Extract to read ->
----

CS 1705 Library

net.sf.webcat
Class StringNormalizer

java.lang.Object
  extended by java.util.AbstractCollection<E>
      extended by java.util.AbstractList<E>
          extended by java.util.ArrayList<StringNormalizer.NormalizerRule>
              extended by net.sf.webcat.StringNormalizer
All Implemented Interfaces:
Serializable, Cloneable, Iterable<StringNormalizer.NormalizerRule>, Collection<StringNormalizer.NormalizerRule>, List<StringNormalizer.NormalizerRule>, RandomAccess

public class StringNormalizer
extends ArrayList<StringNormalizer.NormalizerRule>

This class represents a programmable string "normalizing" engine that can be used to convert strings into a canonical form, say, before comparing strings for equality or something. Basically, a normalizer is a list of zero or more rules, or transformations. The normalize(String) method can be used to apply the entire set of transformations to a given string.

For example, you can build a string normalizer that replaces all sequences of one or more whitespace characters by a single space character, trims any leading or trailing space, and converts a string to lower case. This class provides a number of predefined transformations in the StringNormalizer.StandardRule enumeration. Some examples:

  // An "identity" transformation that does nothing:
  StringNormalizer norm1 = new StringNormalizer();
  // norm1.normalize(...) returns its argument unchanged

  // A "lower case" normalizer:
  StringNormalizer norm2 = new StringNormalizer(
      StringNormalizer.StandardRule.IGNORE_CAPITALIZATION);
  // norm2.normalize(...) returns a lower case version of its argument

  // self-explanatory:
  StringNormalizer norm3 = new StringNormalizer(
      StringNormalizer.StandardRule.IGNORE_CAPITALIZATION,
      StringNormalizer.StandardRule.IGNORE_PUNCTUATION);

  // A "standard" normalizer:
  StringNormalizer norm4 = new StringNormalizer(true);
  // norm4.normalize(...) returns its contents with all punctuation
  // characters removed, all letters converted to lower case, all
  // whitespace sequences replaced by single spaces, all MS-DOS or
  // Mac line terminators replaced by "\n"'s, and all leading and
  // trailing whitespace removed.
  

Note that string normalizers that contain multiple rules apply those rules in order (i.e., in the order added, or the List order of this class). This may produce inconsistent results if you are not careful when you add your rules.

Version:
$Id: StringNormalizer.java,v 1.2 2007/09/15 02:04:16 stedwar2 Exp $
Author:
Stephen Edwards
See Also:
Serialized Form

Nested Class Summary
static interface StringNormalizer.NormalizerRule
          This interface defines what it means to be a normalizer rule: an object having an appropriate StringNormalizer.NormalizerRule.normalize(String) method.
static class StringNormalizer.RegexNormalizerRule
          A highly reusable concrete implementation of StringNormalizer.NormalizerRule that applies a series of regular expression substitutions.
static class StringNormalizer.StandardRule
          This enumeration defines the set of predefined transformation rules.
 
Constructor Summary
StringNormalizer()
          Creates a new StringNormalizer object containing no rules (the "identity" normalizer).

----

Job A -> In the StringNormalizer documentation, shorten the paragraph beginning "This class represents a programmable string" into a bulleted list that keeps its main facts.
Job B -> From the StringNormalizer documentation, extract word for word the stretch from "Note that string" through "regular expression substitutions.".

----

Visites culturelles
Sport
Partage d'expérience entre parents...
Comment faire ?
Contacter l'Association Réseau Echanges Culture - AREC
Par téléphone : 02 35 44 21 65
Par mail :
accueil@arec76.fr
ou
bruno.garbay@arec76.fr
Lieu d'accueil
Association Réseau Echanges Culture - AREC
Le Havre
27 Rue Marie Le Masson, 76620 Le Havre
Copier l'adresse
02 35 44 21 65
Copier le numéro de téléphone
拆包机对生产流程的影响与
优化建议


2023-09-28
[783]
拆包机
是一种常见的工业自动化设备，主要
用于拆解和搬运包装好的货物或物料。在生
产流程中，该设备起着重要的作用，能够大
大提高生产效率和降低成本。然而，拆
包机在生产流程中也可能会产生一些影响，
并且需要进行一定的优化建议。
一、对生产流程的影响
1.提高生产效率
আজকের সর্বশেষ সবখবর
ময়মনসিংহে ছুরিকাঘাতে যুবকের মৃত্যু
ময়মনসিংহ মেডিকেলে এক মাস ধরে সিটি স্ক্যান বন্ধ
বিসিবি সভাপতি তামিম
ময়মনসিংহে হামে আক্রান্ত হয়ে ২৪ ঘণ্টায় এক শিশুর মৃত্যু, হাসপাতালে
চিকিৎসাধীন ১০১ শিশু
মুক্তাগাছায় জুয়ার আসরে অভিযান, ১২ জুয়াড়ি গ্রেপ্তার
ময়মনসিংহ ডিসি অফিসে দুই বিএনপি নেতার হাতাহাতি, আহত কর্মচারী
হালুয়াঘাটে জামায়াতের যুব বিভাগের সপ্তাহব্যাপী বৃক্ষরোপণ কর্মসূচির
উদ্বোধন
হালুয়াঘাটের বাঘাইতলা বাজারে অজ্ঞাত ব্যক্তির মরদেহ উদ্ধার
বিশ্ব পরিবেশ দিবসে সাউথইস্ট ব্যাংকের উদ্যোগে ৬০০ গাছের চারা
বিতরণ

----

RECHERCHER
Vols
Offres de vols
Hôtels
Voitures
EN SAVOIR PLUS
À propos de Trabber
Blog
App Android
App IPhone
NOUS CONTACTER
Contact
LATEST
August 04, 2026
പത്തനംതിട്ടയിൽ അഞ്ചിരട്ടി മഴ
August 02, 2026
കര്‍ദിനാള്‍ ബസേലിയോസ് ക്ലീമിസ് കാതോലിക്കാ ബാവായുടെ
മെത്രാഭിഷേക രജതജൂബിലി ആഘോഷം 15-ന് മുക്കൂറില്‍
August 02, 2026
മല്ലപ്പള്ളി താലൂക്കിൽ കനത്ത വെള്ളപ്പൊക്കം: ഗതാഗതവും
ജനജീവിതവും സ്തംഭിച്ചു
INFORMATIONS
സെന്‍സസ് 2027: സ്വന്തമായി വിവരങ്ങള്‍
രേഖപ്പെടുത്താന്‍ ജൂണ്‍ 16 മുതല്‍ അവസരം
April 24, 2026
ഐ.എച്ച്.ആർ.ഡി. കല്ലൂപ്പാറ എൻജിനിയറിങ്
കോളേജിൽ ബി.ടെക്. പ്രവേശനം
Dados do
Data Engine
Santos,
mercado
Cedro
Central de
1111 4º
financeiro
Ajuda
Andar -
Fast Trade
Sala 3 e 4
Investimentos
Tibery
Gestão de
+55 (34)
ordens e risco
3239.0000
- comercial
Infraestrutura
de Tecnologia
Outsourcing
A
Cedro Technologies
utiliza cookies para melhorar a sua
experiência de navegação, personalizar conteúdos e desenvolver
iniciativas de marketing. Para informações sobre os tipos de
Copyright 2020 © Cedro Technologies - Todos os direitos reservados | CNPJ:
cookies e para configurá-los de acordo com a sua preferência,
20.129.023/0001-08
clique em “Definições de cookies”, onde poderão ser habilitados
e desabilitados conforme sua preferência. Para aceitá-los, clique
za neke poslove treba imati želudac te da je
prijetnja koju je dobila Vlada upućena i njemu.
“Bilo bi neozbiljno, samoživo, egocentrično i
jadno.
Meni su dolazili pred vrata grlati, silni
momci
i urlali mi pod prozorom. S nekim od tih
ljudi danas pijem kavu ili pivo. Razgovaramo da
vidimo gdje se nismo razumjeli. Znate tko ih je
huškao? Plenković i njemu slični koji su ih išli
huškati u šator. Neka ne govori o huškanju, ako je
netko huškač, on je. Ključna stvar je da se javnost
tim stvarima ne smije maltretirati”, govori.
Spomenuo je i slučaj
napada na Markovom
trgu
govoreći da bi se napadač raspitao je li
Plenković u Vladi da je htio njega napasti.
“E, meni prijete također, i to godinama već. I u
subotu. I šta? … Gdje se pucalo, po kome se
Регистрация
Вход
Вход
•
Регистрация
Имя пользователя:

----

Answer space A ->
- The class is a programmable string-normalizing engine that converts strings into a canonical form, for example before comparing them for equality.
- A normalizer is a list of zero or more rules, or transformations.
- The normalize(String) method applies the whole set of transformations to a given string.

Answer space B ->
Note that string normalizers that contain multiple rules apply those rules in order (i.e., in the order added, or the List order of this class). This may produce inconsistent results if you are not careful when you add your rules.

Version:
$Id: StringNormalizer.java,v 1.2 2007/09/15 02:04:16 stedwar2 Exp $
Author:
Stephen Edwards
See Also:
Serialized Form

Nested Class Summary
static interface StringNormalizer.NormalizerRule
          This interface defines what it means to be a normalizer rule: an object having an appropriate StringNormalizer.NormalizerRule.normalize(String) method.
static class StringNormalizer.RegexNormalizerRule
          A highly reusable concrete implementation of StringNormalizer.NormalizerRule that applies a series of regular expression substitutions.